*** Records to process Section Begins ***
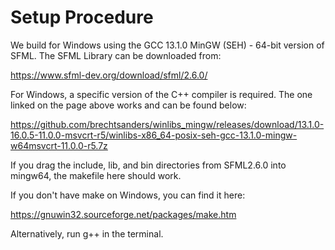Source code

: # Setup Procedure

We build for Windows using the GCC 13.1.0 MinGW (SEH) - 64-bit version of SFML.
The SFML Library can be downloaded from:

https://www.sfml-dev.org/download/sfml/2.6.0/

For Windows, a specific version of the C++ compiler is required. The one linked on the page above works and can be found below:

https://github.com/brechtsanders/winlibs_mingw/releases/download/13.1.0-16.0.5-11.0.0-msvcrt-r5/winlibs-x86_64-posix-seh-gcc-13.1.0-mingw-w64msvcrt-11.0.0-r5.7z

If you drag the include, lib, and bin directories from SFML2.6.0 into mingw64, the makefile here should work.

If you don't have make on Windows, you can find it here:

https://gnuwin32.sourceforge.net/packages/make.htm

Alternatively, run g++ in the terminal.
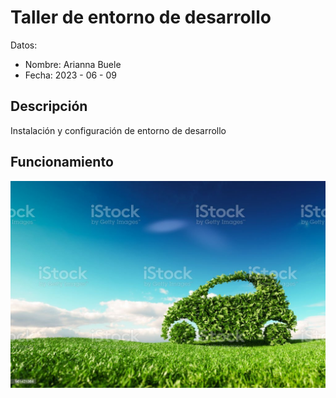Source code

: # Taller de entorno de desarrollo

Datos:
- Nombre: Arianna Buele
- Fecha: 2023 - 06 - 09

## Descripción 
Instalación y configuración de entorno de desarrollo
## Funcionamiento

![](img/carro.jpg)
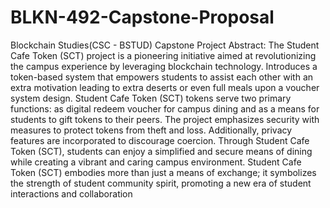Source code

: # BLKN-492-Capstone-Proposal
Blockchain Studies(CSC - BSTUD) Capstone Project 
Abstract: The Student Cafe Token (SCT) project is a pioneering initiative aimed at revolutionizing the campus experience by leveraging blockchain technology.  Introduces a token-based system that empowers students to assist each other with an extra motivation leading to extra deserts or even full meals upon a voucher system design.
Student Cafe Token (SCT) tokens serve two primary functions: as digital redeem voucher for campus dining and as a means for students to gift tokens to their peers. 
The project emphasizes security with measures to protect tokens from theft and loss. Additionally, privacy features are incorporated to discourage coercion.
Through Student Cafe Token (SCT), students can enjoy a simplified and secure means of dining while creating a vibrant and caring campus environment. 
Student Cafe Token (SCT) embodies more than just a means of exchange; it symbolizes the strength of student community spirit, promoting a new era of student interactions and collaboration 
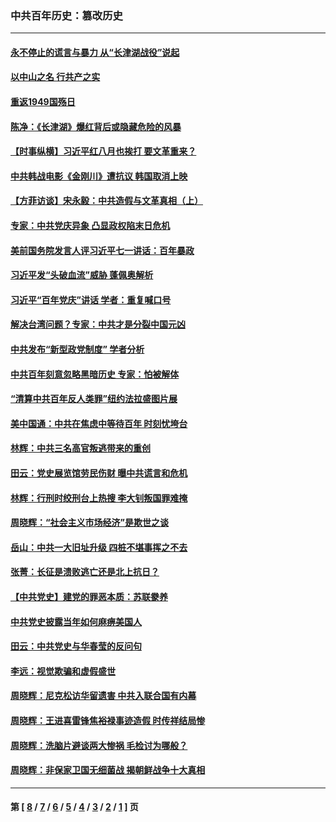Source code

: ### 中共百年历史：篡改历史
---
#### [永不停止的谎言与暴力 从“长津湖战役”说起](../../pages/nf1176115/n13494094.md?11070430) 
#### [以中山之名 行共产之实](../../pages/nf1176115/n13346437.md?11070430) 
#### [重返1949国殇日](../../pages/nf1176115/n13346372.md?11070430) 
#### [陈净：《长津湖》爆红背后或隐藏危险的风暴](../../pages/nf1176115/n13314364.md?11070430) 
#### [【时事纵横】习近平红八月也挨打 要文革重来？](../../pages/nf1176115/n13231393.md?11070430) 
#### [中共韩战电影《金刚川》遭抗议 韩国取消上映](../../pages/nf1176115/n13219114.md?11070430) 
#### [【方菲访谈】宋永毅：中共造假与文革真相（上）](../../pages/nf1176115/n13200760.md?11070430) 
#### [专家：中共党庆异象 凸显政权陷末日危机](../../pages/nf1176115/n13067084.md?11070430) 
#### [美前国务院发言人评习近平七一讲话：百年暴政](../../pages/nf1176115/n13066986.md?11070430) 
#### [习近平发“头破血流”威胁 蓬佩奥解析](../../pages/nf1176115/n13063604.md?11070430) 
#### [习近平“百年党庆”讲话 学者：重复喊口号](../../pages/nf1176115/n13061411.md?11070430) 
#### [解决台湾问题？专家：中共才是分裂中国元凶](../../pages/nf1176115/n13060811.md?11070430) 
#### [中共发布“新型政党制度” 学者分析](../../pages/nf1176115/n13056354.md?11070430) 
#### [中共百年刻意忽略黑暗历史 专家：怕被解体](../../pages/nf1176115/n13056056.md?11070430) 
#### [“清算中共百年反人类罪”纽约法拉盛图片展](../../pages/nf1176115/n13052220.md?11070430) 
#### [美中国通：中共在焦虑中等待百年 时刻忧垮台](../../pages/nf1176115/n13048820.md?11070430) 
#### [林辉：中共三名高官叛逃带来的重创](../../pages/nf1176115/n13035206.md?11070430) 
#### [田云：党史展览馆劳民伤财 曝中共谎言和危机](../../pages/nf1176115/n13033900.md?11070430) 
#### [林辉：行刑时绞刑台上热搜 李大钊叛国罪难掩](../../pages/nf1176115/n13031965.md?11070430) 
#### [周晓辉：“社会主义市场经济”是欺世之谈](../../pages/nf1176115/n13024090.md?11070430) 
#### [岳山：中共一大旧址升级 四桩不堪事挥之不去](../../pages/nf1176115/n13021697.md?11070430) 
#### [张菁：长征是溃败逃亡还是北上抗日？](../../pages/nf1176115/n13020585.md?11070430) 
#### [【中共党史】建党的罪恶本质：苏联豢养](../../pages/nf1176115/n13011888.md?11070430) 
#### [中共党史披露当年如何麻痹美国人](../../pages/nf1176115/n12966400.md?11070430) 
#### [田云：中共党史与华春莹的反问句](../../pages/nf1176115/n12765178.md?11070430) 
#### [李远：视觉欺骗和虚假盛世](../../pages/nf1176115/n12993376.md?11070430) 
#### [周晓辉：尼克松访华留遗害 中共入联合国有内幕](../../pages/nf1176115/n12991422.md?11070430) 
#### [周晓辉：王进喜雷锋焦裕禄事迹造假 时传祥结局惨](../../pages/nf1176115/n12985497.md?11070430) 
#### [周晓辉：洗脑片避谈两大惨祸 毛检讨为哪般？](../../pages/nf1176115/n12971285.md?11070430) 
#### [周晓辉：非保家卫国无细菌战 揭朝鲜战争十大真相](../../pages/nf1176115/n12954161.md?11070430) 

---
#### 第 [ [8](./8.md?11070430) / [7](./7.md?11070430) / [6](./6.md?11070430) / [5](./5.md?11070430) / [4](./4.md?11070430) / [3](./3.md?11070430) / [2](./2.md?11070430) / [1](./1.md?11070430) ] 页
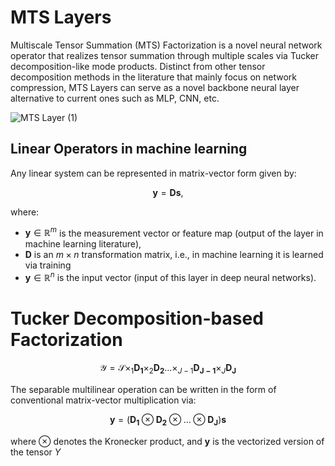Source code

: # MTS Layers
Multiscale Tensor Summation (MTS) Factorization is a novel neural network operator that realizes tensor summation through multiple scales via Tucker decomposition-like mode products. Distinct from other tensor decomposition methods in the literature that mainly focus on network compression, MTS Layers can serve as a novel backbone neural layer alternative to current ones such as MLP, CNN, etc. 

![MTS Layer (1)](https://github.com/user-attachments/assets/f7181efd-055d-48a4-ad11-29761f84103f)

## Linear Operators in machine learning
Any linear system can be represented in matrix-vector form given by:

$$
\mathbf{y} = \mathbf{Ds},
$$

where:
- $\mathbf{y} \in \mathbb{R}^m$ is the measurement vector or feature map (output of the layer in machine learning literature),
- $\mathbf{D}$ is an $m \times n$ transformation matrix, i.e., in machine learning it is learned via training
- $\mathbf{y}  \in \mathbb{R}^n$ is the input vector (input of this layer in deep neural networks).

# Tucker Decomposition-based Factorization

$$
\mathbf{\mathcal{Y}} = \mathbf{\mathcal{S}} \times_1 \mathbf{D_1} \times_2 \mathbf{D_2} \ldots \times_{J-1} \mathbf{D_{J-1}} \times_J \mathbf{D_J}
$$

The separable multilinear operation can be written in the form of conventional matrix-vector multiplication via:

$$
\mathbf{y} = \left( \mathbf{D_1} \otimes \mathbf{D_2} \otimes \ldots \otimes \mathbf{D_J} \right) \mathbf{s}
$$

where $\otimes$ denotes the Kronecker product, and $\mathbf{y}$ is the vectorized version of the tensor $Y$
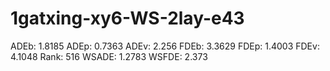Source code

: # 1gatxing-xy6-WS-2lay-e43

ADEb: 1.8185
ADEp: 0.7363
ADEv: 2.256
FDEb: 3.3629
FDEp: 1.4003
FDEv: 4.1048
Rank: 516
WSADE: 1.2783
WSFDE: 2.373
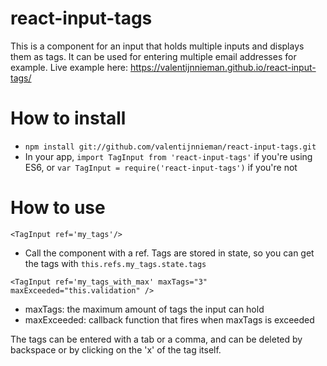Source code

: # react-input-tags

This is a component for an input that holds multiple inputs and displays them as tags. It can be used for entering multiple email addresses for example. Live example here: https://valentijnnieman.github.io/react-input-tags/

# How to install
- `npm install git://github.com/valentijnnieman/react-input-tags.git`
- In your app, `import TagInput from 'react-input-tags'` if you're using ES6, or `var TagInput = require('react-input-tags')` if you're not


# How to use

`<TagInput ref='my_tags'/>`
- Call the component with a ref. Tags are stored in state, so you can get the tags with `this.refs.my_tags.state.tags`

`<TagInput ref='my_tags_with_max' maxTags="3" maxExceeded="this.validation" />`
- maxTags: the maximum amount of tags the input can hold
- maxExceeded: callback function that fires when maxTags is exceeded

The tags can be entered with a tab or a comma, and can be deleted by backspace or by clicking on the 'x' of the tag itself.
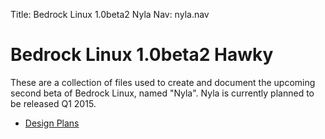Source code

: Title: Bedrock Linux 1.0beta2 Nyla
Nav: nyla.nav

Bedrock Linux 1.0beta2 Hawky
=============================

These are a collection of files used to create and document the upcoming second
beta of Bedrock Linux, named "Nyla".  Nyla is currently planned to be released
Q1 2015.

- [Design Plans](plans.html)
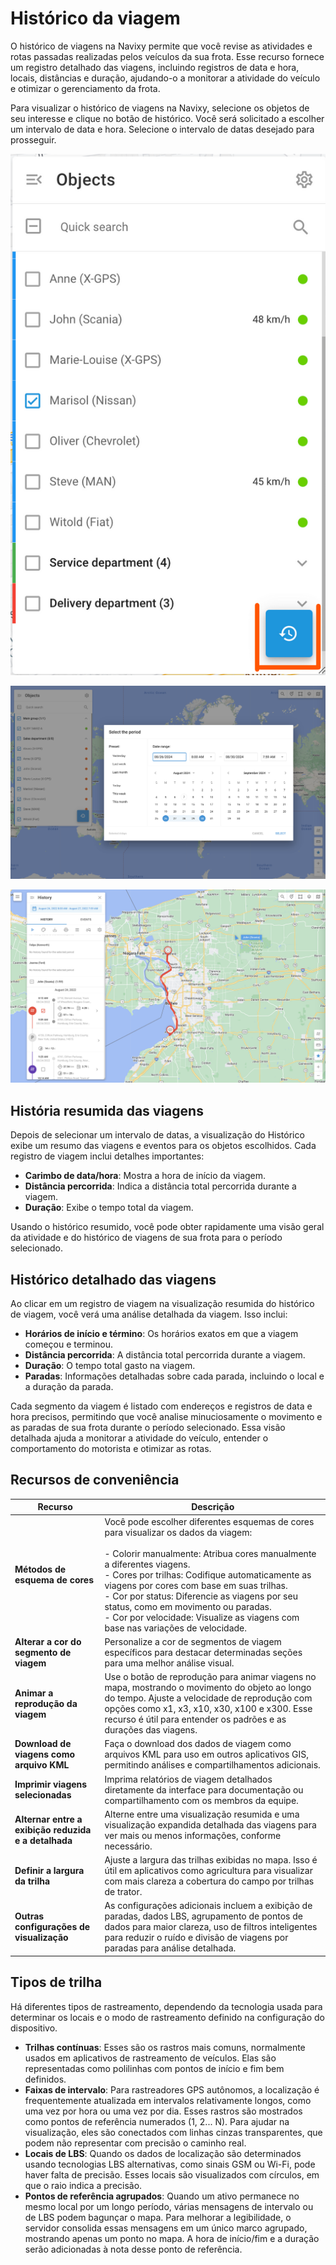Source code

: # Histórico da viagem

O histórico de viagens na Navixy permite que você revise as atividades e rotas passadas realizadas pelos veículos da sua frota. Esse recurso fornece um registro detalhado das viagens, incluindo registros de data e hora, locais, distâncias e duração, ajudando-o a monitorar a atividade do veículo e otimizar o gerenciamento da frota.

Para visualizar o histórico de viagens na Navixy, selecione os objetos de seu interesse e clique no botão de histórico. Você será solicitado a escolher um intervalo de data e hora. Selecione o intervalo de datas desejado para prosseguir.

![trip history button](attachments/image-20241112-222233.png)

![image-20240807-220924.png](attachments/image-20240807-220924.png)

![image-20240807-223844.png](attachments/image-20240807-223844.png)

## História resumida das viagens

Depois de selecionar um intervalo de datas, a visualização do Histórico exibe um resumo das viagens e eventos para os objetos escolhidos. Cada registro de viagem inclui detalhes importantes:

- **Carimbo de data/hora**: Mostra a hora de início da viagem.
- **Distância percorrida**: Indica a distância total percorrida durante a viagem.
- **Duração**: Exibe o tempo total da viagem.

Usando o histórico resumido, você pode obter rapidamente uma visão geral da atividade e do histórico de viagens de sua frota para o período selecionado.

## Histórico detalhado das viagens

Ao clicar em um registro de viagem na visualização resumida do histórico de viagem, você verá uma análise detalhada da viagem. Isso inclui:

- **Horários de início e término**: Os horários exatos em que a viagem começou e terminou.
- **Distância percorrida**: A distância total percorrida durante a viagem.
- **Duração**: O tempo total gasto na viagem.
- **Paradas**: Informações detalhadas sobre cada parada, incluindo o local e a duração da parada.

Cada segmento da viagem é listado com endereços e registros de data e hora precisos, permitindo que você analise minuciosamente o movimento e as paradas de sua frota durante o período selecionado. Essa visão detalhada ajuda a monitorar a atividade do veículo, entender o comportamento do motorista e otimizar as rotas.

## Recursos de conveniência

| Recurso | Descrição |
| --- | --- |
| **Métodos de esquema de cores** | Você pode escolher diferentes esquemas de cores para visualizar os dados da viagem:<br><br>- Colorir manualmente: Atribua cores manualmente a diferentes viagens.<br>- Cores por trilhas: Codifique automaticamente as viagens por cores com base em suas trilhas.<br>- Cor por status: Diferencie as viagens por seu status, como em movimento ou paradas.<br>- Cor por velocidade: Visualize as viagens com base nas variações de velocidade. |
| **Alterar a cor do segmento de viagem** | Personalize a cor de segmentos de viagem específicos para destacar determinadas seções para uma melhor análise visual. |
| **Animar a reprodução da viagem** | Use o botão de reprodução para animar viagens no mapa, mostrando o movimento do objeto ao longo do tempo. Ajuste a velocidade de reprodução com opções como x1, x3, x10, x30, x100 e x300. Esse recurso é útil para entender os padrões e as durações das viagens. |
| **Download de viagens como arquivo KML** | Faça o download dos dados de viagem como arquivos KML para uso em outros aplicativos GIS, permitindo análises e compartilhamentos adicionais. |
| **Imprimir viagens selecionadas** | Imprima relatórios de viagem detalhados diretamente da interface para documentação ou compartilhamento com os membros da equipe. |
| **Alternar entre a exibição reduzida e a detalhada** | Alterne entre uma visualização resumida e uma visualização expandida detalhada das viagens para ver mais ou menos informações, conforme necessário. |
| **Definir a largura da trilha** | Ajuste a largura das trilhas exibidas no mapa. Isso é útil em aplicativos como agricultura para visualizar com mais clareza a cobertura do campo por trilhas de trator. |
| **Outras configurações de visualização** | As configurações adicionais incluem a exibição de paradas, dados LBS, agrupamento de pontos de dados para maior clareza, uso de filtros inteligentes para reduzir o ruído e divisão de viagens por paradas para análise detalhada. |

## Tipos de trilha

Há diferentes tipos de rastreamento, dependendo da tecnologia usada para determinar os locais e o modo de rastreamento definido na configuração do dispositivo.

- **Trilhas contínuas**: Esses são os rastros mais comuns, normalmente usados em aplicativos de rastreamento de veículos. Elas são representadas como polilinhas com pontos de início e fim bem definidos.
- **Faixas de intervalo**: Para rastreadores GPS autônomos, a localização é frequentemente atualizada em intervalos relativamente longos, como uma vez por hora ou uma vez por dia. Esses rastros são mostrados como pontos de referência numerados (1, 2... N). Para ajudar na visualização, eles são conectados com linhas cinzas transparentes, que podem não representar com precisão o caminho real.
- **Locais de LBS**: Quando os dados de localização são determinados usando tecnologias LBS alternativas, como sinais GSM ou Wi-Fi, pode haver falta de precisão. Esses locais são visualizados com círculos, em que o raio indica a precisão.
- **Pontos de referência agrupados**: Quando um ativo permanece no mesmo local por um longo período, várias mensagens de intervalo ou de LBS podem bagunçar o mapa. Para melhorar a legibilidade, o servidor consolida essas mensagens em um único marco agrupado, mostrando apenas um ponto no mapa. A hora de início/fim e a duração serão adicionadas à nota desse ponto de referência.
*** Records to process Section Ends ***
▸ **Directions for this task**: Take the entries above and copy exactly the lines starting at the one with "#### [李远：视觉欺骗和" and ending at the one with "# MTS Layers"; nothing outside that span, and no pictures.

▸ **Response to the exercise**:
#### [李远：视觉欺骗和虚假盛世](../../pages/nf1176115/n12993376.md?11070430) 
#### [周晓辉：尼克松访华留遗害 中共入联合国有内幕](../../pages/nf1176115/n12991422.md?11070430) 
#### [周晓辉：王进喜雷锋焦裕禄事迹造假 时传祥结局惨](../../pages/nf1176115/n12985497.md?11070430) 
#### [周晓辉：洗脑片避谈两大惨祸 毛检讨为哪般？](../../pages/nf1176115/n12971285.md?11070430) 
#### [周晓辉：非保家卫国无细菌战 揭朝鲜战争十大真相](../../pages/nf1176115/n12954161.md?11070430) 

---
#### 第 [ [8](./8.md?11070430) / [7](./7.md?11070430) / [6](./6.md?11070430) / [5](./5.md?11070430) / [4](./4.md?11070430) / [3](./3.md?11070430) / [2](./2.md?11070430) / [1](./1.md?11070430) ] 页
Source code

: # MTS Layers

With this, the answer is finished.